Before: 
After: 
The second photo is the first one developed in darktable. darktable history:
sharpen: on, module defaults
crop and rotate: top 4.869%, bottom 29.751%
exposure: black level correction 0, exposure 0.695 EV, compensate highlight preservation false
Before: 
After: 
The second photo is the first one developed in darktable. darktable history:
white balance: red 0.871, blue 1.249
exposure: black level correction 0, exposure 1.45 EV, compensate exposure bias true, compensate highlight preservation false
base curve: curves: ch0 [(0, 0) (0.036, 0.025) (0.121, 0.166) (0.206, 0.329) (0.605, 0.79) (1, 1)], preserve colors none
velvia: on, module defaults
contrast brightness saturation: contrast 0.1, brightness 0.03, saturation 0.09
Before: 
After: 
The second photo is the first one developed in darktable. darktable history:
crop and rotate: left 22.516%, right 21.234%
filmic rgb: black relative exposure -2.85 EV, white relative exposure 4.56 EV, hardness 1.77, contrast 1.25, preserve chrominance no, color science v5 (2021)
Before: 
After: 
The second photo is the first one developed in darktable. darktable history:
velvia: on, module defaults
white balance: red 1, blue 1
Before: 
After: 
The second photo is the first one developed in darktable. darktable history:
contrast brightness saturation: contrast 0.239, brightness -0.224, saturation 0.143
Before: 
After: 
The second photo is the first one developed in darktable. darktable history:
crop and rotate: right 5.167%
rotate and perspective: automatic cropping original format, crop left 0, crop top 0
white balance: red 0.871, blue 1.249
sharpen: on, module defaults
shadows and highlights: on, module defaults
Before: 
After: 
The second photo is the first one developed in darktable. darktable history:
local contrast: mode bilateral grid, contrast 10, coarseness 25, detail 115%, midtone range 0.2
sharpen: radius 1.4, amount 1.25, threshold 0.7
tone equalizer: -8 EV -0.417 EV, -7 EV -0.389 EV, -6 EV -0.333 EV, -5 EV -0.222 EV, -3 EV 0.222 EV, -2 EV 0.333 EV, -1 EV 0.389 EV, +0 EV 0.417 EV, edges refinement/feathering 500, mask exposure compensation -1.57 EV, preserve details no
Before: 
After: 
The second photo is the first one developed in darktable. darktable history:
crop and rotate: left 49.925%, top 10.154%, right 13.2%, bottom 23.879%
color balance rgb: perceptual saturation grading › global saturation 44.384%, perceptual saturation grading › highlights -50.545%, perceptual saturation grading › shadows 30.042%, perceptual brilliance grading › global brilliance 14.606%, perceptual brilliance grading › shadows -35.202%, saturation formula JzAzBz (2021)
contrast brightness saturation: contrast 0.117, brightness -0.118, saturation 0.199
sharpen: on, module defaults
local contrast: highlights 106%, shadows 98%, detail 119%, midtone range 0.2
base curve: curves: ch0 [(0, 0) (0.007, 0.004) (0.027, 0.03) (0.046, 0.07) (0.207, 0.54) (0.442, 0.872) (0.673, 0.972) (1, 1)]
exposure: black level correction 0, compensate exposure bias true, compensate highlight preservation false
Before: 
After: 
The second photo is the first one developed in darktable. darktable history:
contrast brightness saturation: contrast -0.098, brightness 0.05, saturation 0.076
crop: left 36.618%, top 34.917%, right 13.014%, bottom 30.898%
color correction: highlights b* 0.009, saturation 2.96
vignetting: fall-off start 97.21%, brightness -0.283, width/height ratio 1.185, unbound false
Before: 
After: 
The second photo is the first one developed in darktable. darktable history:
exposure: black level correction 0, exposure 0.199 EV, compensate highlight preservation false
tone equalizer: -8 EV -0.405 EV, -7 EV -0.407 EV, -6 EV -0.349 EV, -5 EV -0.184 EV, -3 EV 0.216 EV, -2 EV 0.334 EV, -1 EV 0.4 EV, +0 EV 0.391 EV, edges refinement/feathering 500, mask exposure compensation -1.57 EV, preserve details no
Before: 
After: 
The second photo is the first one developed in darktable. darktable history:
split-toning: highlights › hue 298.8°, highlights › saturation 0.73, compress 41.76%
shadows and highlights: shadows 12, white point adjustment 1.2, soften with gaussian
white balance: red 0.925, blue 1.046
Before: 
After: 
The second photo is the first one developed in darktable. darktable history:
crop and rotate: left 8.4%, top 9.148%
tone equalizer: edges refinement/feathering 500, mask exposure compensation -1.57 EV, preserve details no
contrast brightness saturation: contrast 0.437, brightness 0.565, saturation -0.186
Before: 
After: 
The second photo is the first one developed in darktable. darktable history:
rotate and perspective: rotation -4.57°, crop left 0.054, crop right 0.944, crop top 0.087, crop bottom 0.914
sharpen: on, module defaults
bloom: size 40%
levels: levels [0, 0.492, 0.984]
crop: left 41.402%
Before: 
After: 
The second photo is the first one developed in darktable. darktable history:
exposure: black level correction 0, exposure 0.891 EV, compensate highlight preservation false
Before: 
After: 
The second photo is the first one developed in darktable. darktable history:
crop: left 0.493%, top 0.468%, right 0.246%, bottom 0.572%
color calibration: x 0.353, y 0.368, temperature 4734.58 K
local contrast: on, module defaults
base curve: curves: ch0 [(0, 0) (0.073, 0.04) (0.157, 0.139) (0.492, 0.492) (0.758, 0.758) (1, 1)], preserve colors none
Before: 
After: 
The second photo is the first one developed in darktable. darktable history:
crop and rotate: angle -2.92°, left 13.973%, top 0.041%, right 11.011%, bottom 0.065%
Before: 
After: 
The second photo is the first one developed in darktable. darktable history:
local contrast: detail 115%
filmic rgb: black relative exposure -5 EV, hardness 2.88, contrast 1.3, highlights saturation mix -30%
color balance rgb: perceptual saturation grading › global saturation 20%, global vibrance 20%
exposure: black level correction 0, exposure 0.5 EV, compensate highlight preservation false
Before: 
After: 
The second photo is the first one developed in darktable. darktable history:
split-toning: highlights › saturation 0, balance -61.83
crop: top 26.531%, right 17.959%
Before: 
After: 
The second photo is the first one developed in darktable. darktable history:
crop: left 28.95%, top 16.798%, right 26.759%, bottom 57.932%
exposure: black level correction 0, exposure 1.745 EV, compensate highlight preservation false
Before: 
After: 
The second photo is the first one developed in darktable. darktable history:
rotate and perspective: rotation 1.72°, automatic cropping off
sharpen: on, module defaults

==============================

Exercise
Rewrite all the rows above, changing every "developed" to "processed" and keeping everything else the same.

Written solution
Before: 
After: 
The second photo is the first one processed in darktable. darktable history:
sharpen: on, module defaults
crop and rotate: top 4.869%, bottom 29.751%
exposure: black level correction 0, exposure 0.695 EV, compensate highlight preservation false
Before: 
After: 
The second photo is the first one processed in darktable. darktable history:
white balance: red 0.871, blue 1.249
exposure: black level correction 0, exposure 1.45 EV, compensate exposure bias true, compensate highlight preservation false
base curve: curves: ch0 [(0, 0) (0.036, 0.025) (0.121, 0.166) (0.206, 0.329) (0.605, 0.79) (1, 1)], preserve colors none
velvia: on, module defaults
contrast brightness saturation: contrast 0.1, brightness 0.03, saturation 0.09
Before: 
After: 
The second photo is the first one processed in darktable. darktable history:
crop and rotate: left 22.516%, right 21.234%
filmic rgb: black relative exposure -2.85 EV, white relative exposure 4.56 EV, hardness 1.77, contrast 1.25, preserve chrominance no, color science v5 (2021)
Before: 
After: 
The second photo is the first one processed in darktable. darktable history:
velvia: on, module defaults
white balance: red 1, blue 1
Before: 
After: 
The second photo is the first one processed in darktable. darktable history:
contrast brightness saturation: contrast 0.239, brightness -0.224, saturation 0.143
Before: 
After: 
The second photo is the first one processed in darktable. darktable history:
crop and rotate: right 5.167%
rotate and perspective: automatic cropping original format, crop left 0, crop top 0
white balance: red 0.871, blue 1.249
sharpen: on, module defaults
shadows and highlights: on, module defaults
Before: 
After: 
The second photo is the first one processed in darktable. darktable history:
local contrast: mode bilateral grid, contrast 10, coarseness 25, detail 115%, midtone range 0.2
sharpen: radius 1.4, amount 1.25, threshold 0.7
tone equalizer: -8 EV -0.417 EV, -7 EV -0.389 EV, -6 EV -0.333 EV, -5 EV -0.222 EV, -3 EV 0.222 EV, -2 EV 0.333 EV, -1 EV 0.389 EV, +0 EV 0.417 EV, edges refinement/feathering 500, mask exposure compensation -1.57 EV, preserve details no
Before: 
After: 
The second photo is the first one processed in darktable. darktable history:
crop and rotate: left 49.925%, top 10.154%, right 13.2%, bottom 23.879%
color balance rgb: perceptual saturation grading › global saturation 44.384%, perceptual saturation grading › highlights -50.545%, perceptual saturation grading › shadows 30.042%, perceptual brilliance grading › global brilliance 14.606%, perceptual brilliance grading › shadows -35.202%, saturation formula JzAzBz (2021)
contrast brightness saturation: contrast 0.117, brightness -0.118, saturation 0.199
sharpen: on, module defaults
local contrast: highlights 106%, shadows 98%, detail 119%, midtone range 0.2
base curve: curves: ch0 [(0, 0) (0.007, 0.004) (0.027, 0.03) (0.046, 0.07) (0.207, 0.54) (0.442, 0.872) (0.673, 0.972) (1, 1)]
exposure: black level correction 0, compensate exposure bias true, compensate highlight preservation false
Before: 
After: 
The second photo is the first one processed in darktable. darktable history:
contrast brightness saturation: contrast -0.098, brightness 0.05, saturation 0.076
crop: left 36.618%, top 34.917%, right 13.014%, bottom 30.898%
color correction: highlights b* 0.009, saturation 2.96
vignetting: fall-off start 97.21%, brightness -0.283, width/height ratio 1.185, unbound false
Before: 
After: 
The second photo is the first one processed in darktable. darktable history:
exposure: black level correction 0, exposure 0.199 EV, compensate highlight preservation false
tone equalizer: -8 EV -0.405 EV, -7 EV -0.407 EV, -6 EV -0.349 EV, -5 EV -0.184 EV, -3 EV 0.216 EV, -2 EV 0.334 EV, -1 EV 0.4 EV, +0 EV 0.391 EV, edges refinement/feathering 500, mask exposure compensation -1.57 EV, preserve details no
Before: 
After: 
The second photo is the first one processed in darktable. darktable history:
split-toning: highlights › hue 298.8°, highlights › saturation 0.73, compress 41.76%
shadows and highlights: shadows 12, white point adjustment 1.2, soften with gaussian
white balance: red 0.925, blue 1.046
Before: 
After: 
The second photo is the first one processed in darktable. darktable history:
crop and rotate: left 8.4%, top 9.148%
tone equalizer: edges refinement/feathering 500, mask exposure compensation -1.57 EV, preserve details no
contrast brightness saturation: contrast 0.437, brightness 0.565, saturation -0.186
Before: 
After: 
The second photo is the first one processed in darktable. darktable history:
rotate and perspective: rotation -4.57°, crop left 0.054, crop right 0.944, crop top 0.087, crop bottom 0.914
sharpen: on, module defaults
bloom: size 40%
levels: levels [0, 0.492, 0.984]
crop: left 41.402%
Before: 
After: 
The second photo is the first one processed in darktable. darktable history:
exposure: black level correction 0, exposure 0.891 EV, compensate highlight preservation false
Before: 
After: 
The second photo is the first one processed in darktable. darktable history:
crop: left 0.493%, top 0.468%, right 0.246%, bottom 0.572%
color calibration: x 0.353, y 0.368, temperature 4734.58 K
local contrast: on, module defaults
base curve: curves: ch0 [(0, 0) (0.073, 0.04) (0.157, 0.139) (0.492, 0.492) (0.758, 0.758) (1, 1)], preserve colors none
Before: 
After: 
The second photo is the first one processed in darktable. darktable history:
crop and rotate: angle -2.92°, left 13.973%, top 0.041%, right 11.011%, bottom 0.065%
Before: 
After: 
The second photo is the first one processed in darktable. darktable history:
local contrast: detail 115%
filmic rgb: black relative exposure -5 EV, hardness 2.88, contrast 1.3, highlights saturation mix -30%
color balance rgb: perceptual saturation grading › global saturation 20%, global vibrance 20%
exposure: black level correction 0, exposure 0.5 EV, compensate highlight preservation false
Before: 
After: 
The second photo is the first one processed in darktable. darktable history:
split-toning: highlights › saturation 0, balance -61.83
crop: top 26.531%, right 17.959%
Before: 
After: 
The second photo is the first one processed in darktable. darktable history:
crop: left 28.95%, top 16.798%, right 26.759%, bottom 57.932%
exposure: black level correction 0, exposure 1.745 EV, compensate highlight preservation false
Before: 
After: 
The second photo is the first one processed in darktable. darktable history:
rotate and perspective: rotation 1.72°, automatic cropping off
sharpen: on, module defaults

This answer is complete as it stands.